● **EXERCISE TEXT**
○ ○ ○
The new route may have been quicker for Hastings, who had done it as one man on horseback, but the Donner-Reed group’s clumsy wagons couldn’t travel so easily over mountains and through the rugged terrain. As a result of delays caused by literally having to carve their own trail across portions of eastern Nevada, the party’s twenty-three wagonloads of men, women, and children began to run low on food and water. They sent two scouts ahead to Sutter’s Fort in California to try to bring back supplies.
Fortunately, the Donner-Reed party soon reached the Truckee Meadows, where their hopes revived. Exhausted after grueling weeks of desert heat and hardship, particularly when crossing the stretch of inhospitable land that later became known as the Forty-Mile Desert, they welcomed the refreshing river and cool shade. Even though it was late October and they had been warned to cross the Sierra before heavy snows covered the trails, the exhausted travelers decided to rest for several days in this pleasant campground. It was a fatal mistake. On the last day of October, when they finally reached the mountain pass that led to California, later named Donner Pass, heavy snows forced them to turn back.
On the shores of a frozen Donner Lake (the same mountain lake where Moses Schallenberger had been forced to live for three months), they set up camp. Through a winter of starvation, death, and, by some accounts, cannibalism, they struggled to stay alive long enough to complete their journey. It wasn’t until April 1847 that the last member of the group was finally rescued and taken to California. In the end, only 48 of the original 87 members of the party survived.
○ ○ ○
● **INFORMATION PROVIDED**
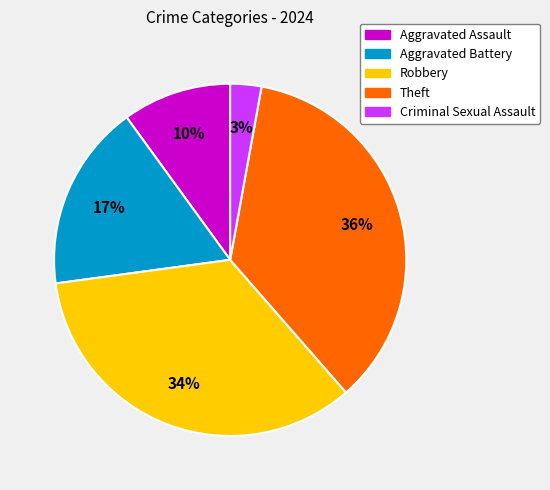

To the nearest percent, what is the difference between the largest and smallest slice percentages?

33%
○ ○ ○
● **CHECK YOUR UNDERSTANDING**
A) According to the Donner-Reed passage, how many of the party's original 87 members survived?
B) Set down the part of the Donner-Reed passage starting with "Fortunately, the Donner-Reed" and going on through "to turn back.".
Work only from the Donner-Reed passage.

● **SOLUTIONS PER TASK**
A) 48 of the original 87 members survived.

B)
Fortunately, the Donner-Reed party soon reached the Truckee Meadows, where their hopes revived. Exhausted after grueling weeks of desert heat and hardship, particularly when crossing the stretch of inhospitable land that later became known as the Forty-Mile Desert, they welcomed the refreshing river and cool shade. Even though it was late October and they had been warned to cross the Sierra before heavy snows covered the trails, the exhausted travelers decided to rest for several days in this pleasant campground. It was a fatal mistake. On the last day of October, when they finally reached the mountain pass that led to California, later named Donner Pass, heavy snows forced them to turn back.